An der Außenwand in der Rhigasgasse befindet sich das Keramikrelief eines unbekannten Künstlers (um 1930). Das hochrechteckige, halbrund-plastische Relief wurde aus mehreren Teilen zusammengesetzt. Es stellt eine Familie mit drei Kindern dar. Durch den bemerkenswerten Pathos der Körpergebärden gelang es dem Künstler die familiäre Verbundenheit der Dargestellten auszudrücken. Die politische Bildersprache des Tonreliefs ist an anderen Darstellungen aus derselben Epoche orientiert.

Der Name

Die Wattgasse wurde 1884 nach dem englischen Erfinder der Niederdruckdampfmaschine James Watt (1736 bis 1819) benannt. Watt gründete gemeinsam mit dem Unternehmer Boulton die Dampfmaschinenfabrik Boulton & Watt bei Birmingham. Von dort aus wurde die Dampfmaschine in die ganze Welt verbreitet und trug als ein wesentlicher Faktor zur Industrialisierung und dem Beginn des Industriezeitalters bei.
Die Rhigasgasse entstand durch den Bau der Wohnanlage und wurde 1930 nach dem griechischen Freiheitsdichter Konstantinos Rhigas-Pheräos (1754-1796) benannt.

Architekten

Emmerich Spielmann - Emmerich Spielmann (1873-?) studierte er an der Technischen Hochschule Wien bei Karl König und Karl Mayreder. Bereits während seines Studiums sammelte er Berufserfahrung in verschiedenen Architekturbüros, wie etwa bei Friedrich Ohmann. 1908 gründete Spielmann mit Alfred Teller eine erfolgreiche und dauerhafte Arbeitsgemeinschaft, in der zahlreiche Geschäfts- und Miethäuser sowie Fabriken entstanden. Zu ihren bedeutendsten Bauwerken zählen der Tuchlauben-Hof (1912/13) und die Villa König (Pötzleinsdorfer Straße 56, Wien 18, 1912). Ihre einzige kommunale Wohnanlage wurde 1929 in der Wattgasse 96-98 (Wien 17) errichtet. 1939 emigrierte Spielmann nach England, wo sich seine Spuren verlieren.

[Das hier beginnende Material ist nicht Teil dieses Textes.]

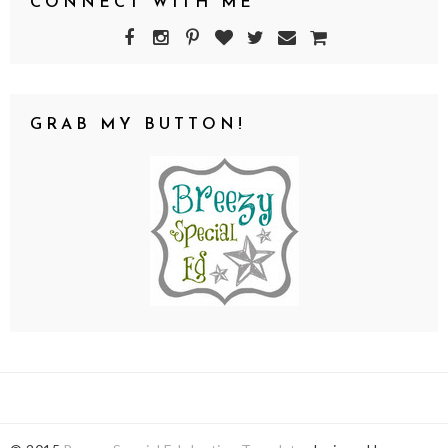
CONNECT WITH ME
GRAB MY BUTTON!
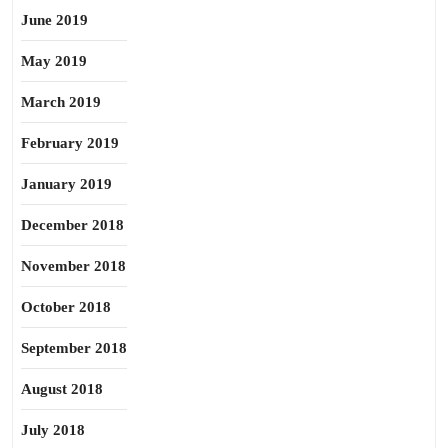
June 2019
May 2019
March 2019
February 2019
January 2019
December 2018
November 2018
October 2018
September 2018
August 2018
July 2018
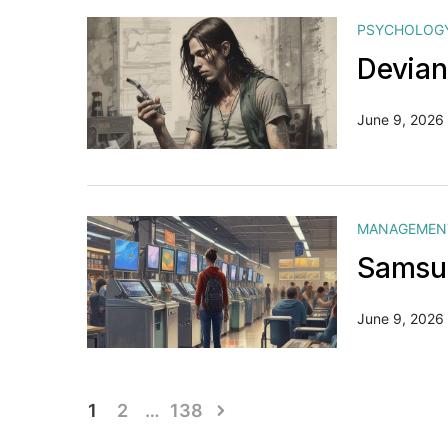
PSYCHOLOG
Devian
June 9, 2026
MANAGEMEN
Samsun
June 9, 2026
Posts
1
2
…
138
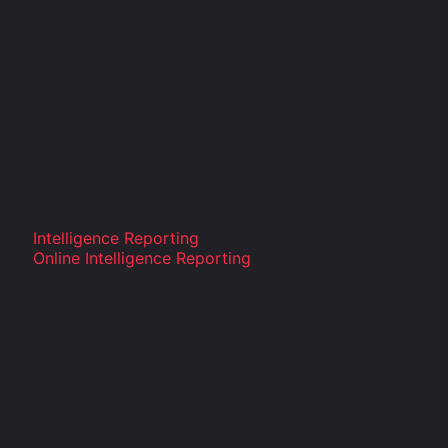
Intelligence Reporting
Online Intelligence Reporting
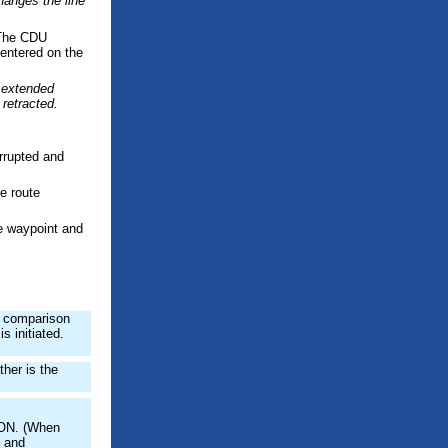
hanges the line
. The CDU
 entered on the
s extended
 retracted.
rrupted and
e route
ve waypoint and
e comparison
s initiated.
ther is the
s ON. (When
 and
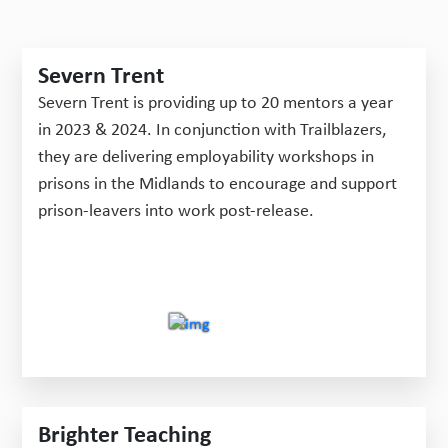
Severn Trent
Severn Trent is providing up to 20 mentors a year
in 2023 & 2024. In conjunction with Trailblazers,
they are delivering employability workshops in
prisons in the Midlands to encourage and support
prison-leavers into work post-release.
Brighter Teaching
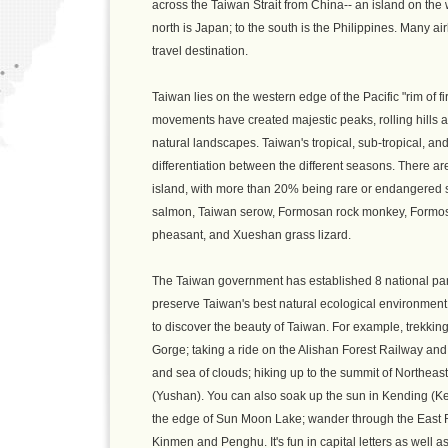
across the Taiwan Strait from China-- an island on the
north is Japan; to the south is the Philippines. Many air
travel destination.
Taiwan lies on the western edge of the Pacific "rim of f
movements have created majestic peaks, rolling hills a
natural landscapes. Taiwan's tropical, sub-tropical, an
differentiation between the different seasons. There ar
island, with more than 20% being rare or endangered 
salmon, Taiwan serow, Formosan rock monkey, Formos
pheasant, and Xueshan grass lizard.
The Taiwan government has established 8 national par
preserve Taiwan's best natural ecological environment 
to discover the beauty of Taiwan. For example, trekking 
Gorge; taking a ride on the Alishan Forest Railway and
and sea of clouds; hiking up to the summit of Northeas
(Yushan). You can also soak up the sun in Kending (Ken
the edge of Sun Moon Lake; wander through the East Rift
Kinmen and Penghu. It's fun in capital letters as well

Alfred Teller - Alfred Teller (1881-?) studierte bis 1903 an der Technischen Hochschule Wien bei Karl König und Karl Mayreder. Nach seinem Studium arbeitete er in den Büros von Arnold Hatschek und Ernst Gotthilf. 1908 gründete er eine Bürogemeinschaft mit Emmerich Spielmann. Bis 1914 entstanden vor allem Wohnbauten und Fabriksanlagen nach ihren Entwürfen. Nach dem Ersten Weltkrieg blieben die großen Aufträge allerdings aus. 1938 emigrierte Teller in die USA, wo sich seine Spuren verlieren.